Inference on generalized bilinear models/Generalized linear models and latent factor models

Jeff Miller
Dept. of Biostatistics, Harvard University
Meeting: Inference in generalized bilinear models

Latent factor models are widely used to discover and adjust for hidden variation in modern applications. However, most methods do not fully account for uncertainty in the latent factors, which can lead to mis-calibrated inferences such as overconfident p-values. In this article, we develop a fast and accurate method of uncertainty quantification in generalized bilinear models, which are a flexible extension of generalized linear models to include latent factors as well as row covariates, column covariates, and interactions. In particular, we introduce delta propagation, a general technique for propagating uncertainty among model components using the delta method. Further, we provide a rapidly converging algorithm for maximum a posteriori GBM estimation that extends earlier methods by estimating row and column dispersions. In simulation studies, we find that our method provides approximately correct frequentist coverage of most parameters of interest. We demonstrate on RNA-seq gene expression analysis and copy ratio estimation in cancer genomics.

Will Townes
Engelhardt Group, Princeton University
Primer: Generalized linear models and latent factor models

Generalized linear models (GLMs) are widely used in the statistical analysis of data with non-normally distributed errors. Examples include logistic regression for binary outcomes and negative binomial regression for over-dispersed counts. In this primer, we review the fundamental components of the GLM as well as standard algorithms for optimizing the unknown parameters.
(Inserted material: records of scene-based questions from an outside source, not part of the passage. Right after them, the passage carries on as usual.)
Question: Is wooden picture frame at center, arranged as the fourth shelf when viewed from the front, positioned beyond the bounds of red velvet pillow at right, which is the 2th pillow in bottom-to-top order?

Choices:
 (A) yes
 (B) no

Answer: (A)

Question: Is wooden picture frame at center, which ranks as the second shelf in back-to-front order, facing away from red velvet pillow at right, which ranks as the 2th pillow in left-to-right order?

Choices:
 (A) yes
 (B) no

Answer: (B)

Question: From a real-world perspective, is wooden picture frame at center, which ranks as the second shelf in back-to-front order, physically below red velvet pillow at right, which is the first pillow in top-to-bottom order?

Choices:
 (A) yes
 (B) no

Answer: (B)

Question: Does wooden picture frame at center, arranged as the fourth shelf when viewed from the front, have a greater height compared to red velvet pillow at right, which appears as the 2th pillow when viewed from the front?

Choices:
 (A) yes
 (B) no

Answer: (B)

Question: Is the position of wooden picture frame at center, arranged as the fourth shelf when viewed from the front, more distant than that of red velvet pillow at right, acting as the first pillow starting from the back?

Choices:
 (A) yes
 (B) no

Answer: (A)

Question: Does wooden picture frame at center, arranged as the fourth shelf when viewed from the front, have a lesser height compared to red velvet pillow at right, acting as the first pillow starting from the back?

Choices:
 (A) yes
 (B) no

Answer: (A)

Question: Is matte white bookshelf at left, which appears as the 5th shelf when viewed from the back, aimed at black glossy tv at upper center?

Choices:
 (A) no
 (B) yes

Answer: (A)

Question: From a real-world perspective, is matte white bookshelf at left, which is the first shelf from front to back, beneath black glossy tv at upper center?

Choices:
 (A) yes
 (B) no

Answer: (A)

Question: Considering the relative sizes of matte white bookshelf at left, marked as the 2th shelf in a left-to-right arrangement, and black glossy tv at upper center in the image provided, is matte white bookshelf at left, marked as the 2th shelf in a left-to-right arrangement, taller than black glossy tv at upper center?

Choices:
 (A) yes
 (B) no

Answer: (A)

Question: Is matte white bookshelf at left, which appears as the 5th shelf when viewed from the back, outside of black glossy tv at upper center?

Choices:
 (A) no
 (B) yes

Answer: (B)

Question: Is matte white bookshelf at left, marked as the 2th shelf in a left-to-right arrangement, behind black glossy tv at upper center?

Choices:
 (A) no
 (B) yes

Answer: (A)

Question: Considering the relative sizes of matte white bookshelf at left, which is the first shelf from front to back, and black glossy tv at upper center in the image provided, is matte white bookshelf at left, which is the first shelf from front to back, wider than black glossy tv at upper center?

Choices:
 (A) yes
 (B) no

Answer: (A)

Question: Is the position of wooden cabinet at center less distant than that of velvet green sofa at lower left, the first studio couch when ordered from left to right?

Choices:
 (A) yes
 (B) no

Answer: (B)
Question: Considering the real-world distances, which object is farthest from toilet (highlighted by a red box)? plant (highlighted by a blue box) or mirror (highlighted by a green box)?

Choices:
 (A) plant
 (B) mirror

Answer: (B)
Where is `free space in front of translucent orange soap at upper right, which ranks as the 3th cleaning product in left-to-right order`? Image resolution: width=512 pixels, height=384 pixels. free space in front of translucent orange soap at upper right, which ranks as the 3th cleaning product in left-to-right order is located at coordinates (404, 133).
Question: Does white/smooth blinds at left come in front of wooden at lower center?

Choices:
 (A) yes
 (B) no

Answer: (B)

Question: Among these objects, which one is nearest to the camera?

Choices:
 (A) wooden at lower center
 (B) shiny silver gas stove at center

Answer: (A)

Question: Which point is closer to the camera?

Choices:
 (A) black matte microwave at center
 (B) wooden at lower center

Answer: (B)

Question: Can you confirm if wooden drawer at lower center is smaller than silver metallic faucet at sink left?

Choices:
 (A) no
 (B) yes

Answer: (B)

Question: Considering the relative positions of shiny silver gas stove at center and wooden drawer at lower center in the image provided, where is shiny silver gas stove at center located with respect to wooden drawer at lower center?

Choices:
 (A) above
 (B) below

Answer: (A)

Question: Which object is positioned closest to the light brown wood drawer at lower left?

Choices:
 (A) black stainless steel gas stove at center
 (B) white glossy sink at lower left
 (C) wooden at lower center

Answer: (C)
GLMs are a form of supervised learning- they describe the effect of one or more predictor variables X on a single outcome variable Y. However, many modern datasets consist of large numbers of measurements that are all jointly of interest and unsupervised learning is more appropriate. Latent factor models such as principal component analysis are a popular approach to dimension reduction in this setting. We examine their basic properties from a probabilistic perspective. This lays the foundation for generalized bilinear models, which enable latent factor models to be fit to non-Gaussian data just as GLMs are in the supervised setting.